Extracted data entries

☆ ☆ ☆ ☆ ☆

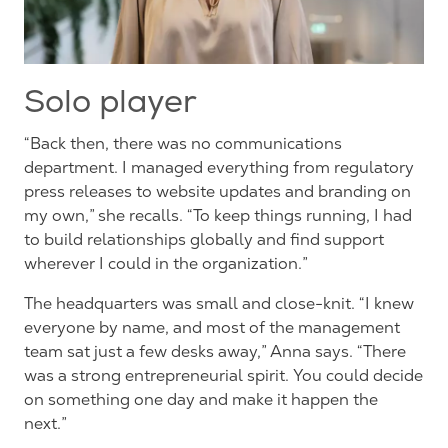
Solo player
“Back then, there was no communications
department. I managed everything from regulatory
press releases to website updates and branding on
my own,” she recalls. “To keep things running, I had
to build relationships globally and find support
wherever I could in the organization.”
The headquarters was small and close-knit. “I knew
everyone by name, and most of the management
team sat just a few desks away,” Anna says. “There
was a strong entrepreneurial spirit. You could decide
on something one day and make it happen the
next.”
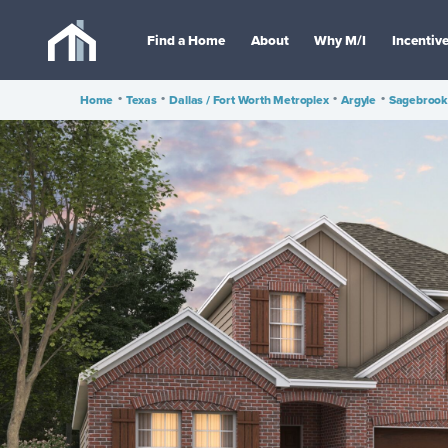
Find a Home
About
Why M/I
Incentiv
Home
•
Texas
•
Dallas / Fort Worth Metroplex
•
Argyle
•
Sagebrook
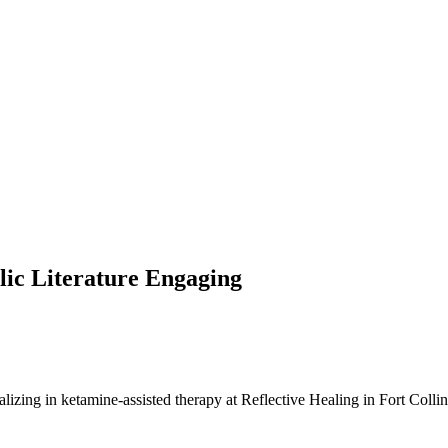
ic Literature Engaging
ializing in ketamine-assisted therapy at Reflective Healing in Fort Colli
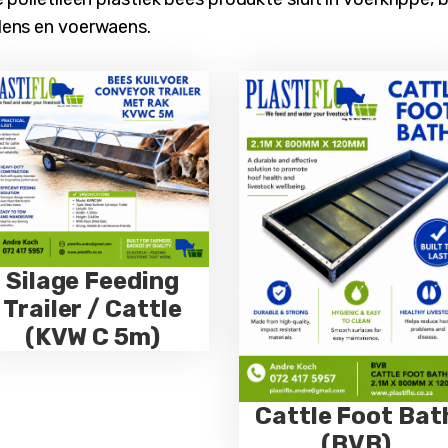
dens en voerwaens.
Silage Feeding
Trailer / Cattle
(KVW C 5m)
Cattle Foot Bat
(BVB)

☆ ☆ ☆ ☆ ☆

Task objective —
None of the pictures belong in the copy; transcribe the rest of the data exactly.

Answer to the exercise —
Solo player
“Back then, there was no communications
department. I managed everything from regulatory
press releases to website updates and branding on
my own,” she recalls. “To keep things running, I had
to build relationships globally and find support
wherever I could in the organization.”
The headquarters was small and close-knit. “I knew
everyone by name, and most of the management
team sat just a few desks away,” Anna says. “There
was a strong entrepreneurial spirit. You could decide
on something one day and make it happen the
next.”
Find a Home
About
Why M/I
Incentiv
Home
•
Texas
•
Dallas / Fort Worth Metroplex
•
Argyle
•
Sagebrook
ic Literature Engaging
ializing in ketamine-assisted therapy at Reflective Healing in Fort Colli
dens en voerwaens.
Silage Feeding
Trailer / Cattle
(KVW C 5m)
Cattle Foot Bat
(BVB)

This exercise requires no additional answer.